**Task to carry out**:
Transcribe every line below verbatim, omitting the pictures.

:: Records for this exercise

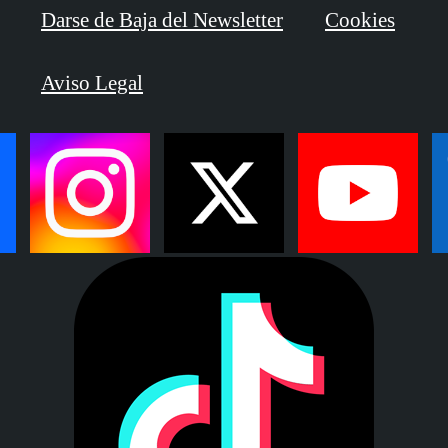
Darse de Baja del Newsletter
Cookies
Aviso Legal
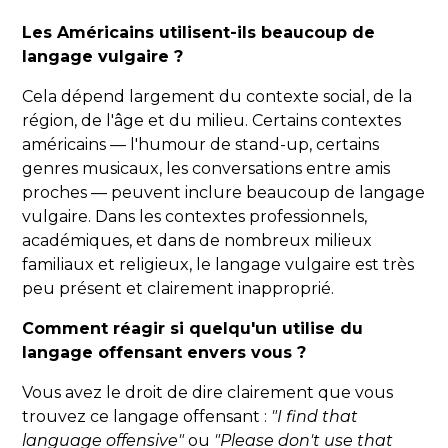
Les Américains utilisent-ils beaucoup de
langage vulgaire ?
Cela dépend largement du contexte social, de la
région, de l'âge et du milieu. Certains contextes
américains — l'humour de stand-up, certains
genres musicaux, les conversations entre amis
proches — peuvent inclure beaucoup de langage
vulgaire. Dans les contextes professionnels,
académiques, et dans de nombreux milieux
familiaux et religieux, le langage vulgaire est très
peu présent et clairement inapproprié.
Comment réagir si quelqu'un utilise du
langage offensant envers vous ?
Vous avez le droit de dire clairement que vous
trouvez ce langage offensant :
"I find that
language offensive"
ou
"Please don't use that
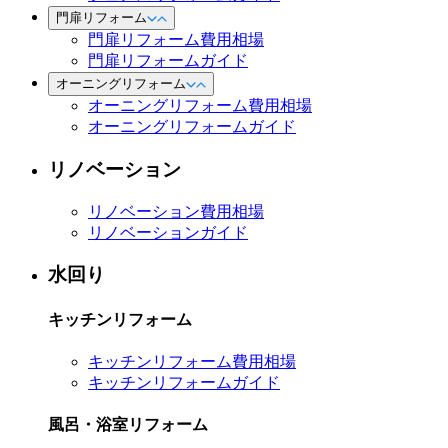
門扉リフォーム
門扉リフォーム費用相場
門扉リフォームガイド
オーニングリフォーム
オーニングリフォーム費用相場
オーニングリフォームガイド
リノベーション
リノベーション費用相場
リノベーションガイド
水回り
キッチンリフォーム
キッチンリフォーム費用相場
キッチンリフォームガイド
風呂・浴室リフォーム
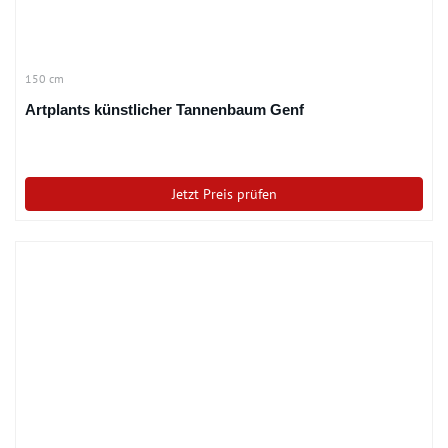
150 cm
Artplants künstlicher Tannenbaum Genf
Jetzt Preis prüfen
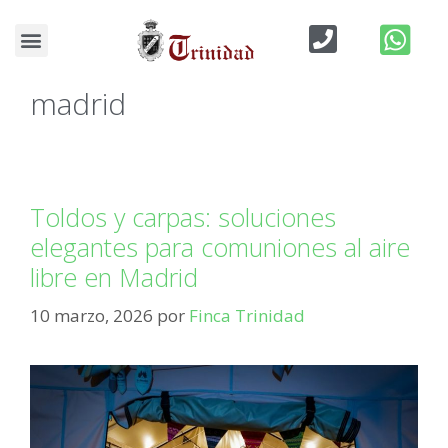
Blog de Bodas
Finca eventos infantiles
madrid
Toldos y carpas: soluciones
elegantes para comuniones al aire
libre en Madrid
10 marzo, 2026
por
Finca Trinidad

::::

**Written answer**:
Darse de Baja del Newsletter
Cookies
Aviso Legal
Les Américains utilisent-ils beaucoup de
langage vulgaire ?
Cela dépend largement du contexte social, de la
région, de l'âge et du milieu. Certains contextes
américains — l'humour de stand-up, certains
genres musicaux, les conversations entre amis
proches — peuvent inclure beaucoup de langage
vulgaire. Dans les contextes professionnels,
académiques, et dans de nombreux milieux
familiaux et religieux, le langage vulgaire est très
peu présent et clairement inapproprié.
Comment réagir si quelqu'un utilise du
langage offensant envers vous ?
Vous avez le droit de dire clairement que vous
trouvez ce langage offensant :
"I find that
language offensive"
ou
"Please don't use that
門扉リフォーム
門扉リフォーム費用相場
門扉リフォームガイド
オーニングリフォーム
オーニングリフォーム費用相場
オーニングリフォームガイド
リノベーション
リノベーション費用相場
リノベーションガイド
水回り
キッチンリフォーム
キッチンリフォーム費用相場
キッチンリフォームガイド
風呂・浴室リフォーム
150 cm
Artplants künstlicher Tannenbaum Genf
Jetzt Preis prüfen
Blog de Bodas
Finca eventos infantiles
madrid
Toldos y carpas: soluciones
elegantes para comuniones al aire
libre en Madrid
10 marzo, 2026
por
Finca Trinidad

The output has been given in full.